My name is Tonya, and I was diagnosed with lupus in 2022.
My first symptoms appeared a year earlier with inflamed lymph nodes and extreme fatigue. It wasn’t until March 2022, when my symptoms worsened, that I was rushed to the ER and admitted to the hospital. Because of my previously healthy record, the EMTs and ER doctors had a difficult time diagnosing me.
It took a large panel of doctors—including a cardiologist, oncologist, primary care physician, nephrologist, pulmonologist, and others—nearly two weeks to correctly diagnose me.
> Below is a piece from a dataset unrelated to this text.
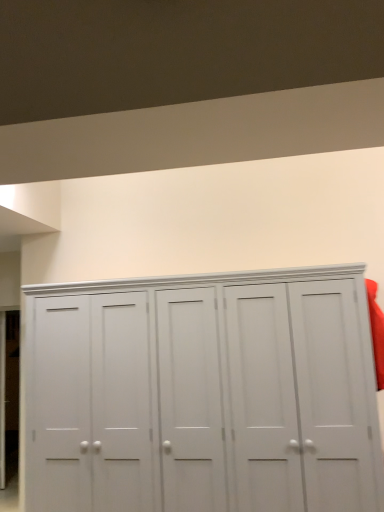
What do you see at coordinates (204, 394) in the screenshot? I see `white painted wood cupboard at center` at bounding box center [204, 394].

The height and width of the screenshot is (512, 384). What are the coordinates of `white painted wood cupboard at center` in the screenshot? It's located at (204, 394).

Identify the location of white painted wood cupboard at center. (204, 394).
During that time, I underwent multiple procedures just to keep my body from shutting down. My lungs were filled with fluid, which led to pneumonia. My heart began pumping less blood, my kidneys were leaking large amounts of protein, and my blood counts dropped drastically each day. The doctors were hesitant to prescribe steroids, fearing it might worsen my condition.
Eventually, I was moved to the ICU. By day seven, I had lost the ability to walk or speak, although I could still understand everything going on around me. After my final procedure—a colonoscopy—the doctors were still searching for answers. At that point, my body was beginning to shut down completely.
I truly applaud the entire team of doctors who worked on my case, but I also believe a lack of education around lupus delayed my treatment. Out of the entire panel, the one specialist I truly needed was a rheumatologist, and they weren’t involved early enough.
As I’ve become more vocal about my diagnosis, I’ve had fellow AAPI patients reach out to me through social media to share their own stories and concerns. In our culture, illness and healthcare are not commonly talked about. Being sick is sometimes seen as taboo and isn’t typically discussed openly within our communities. I believe this cultural silence contributes to the lack of shared lupus stories among AAPI individuals.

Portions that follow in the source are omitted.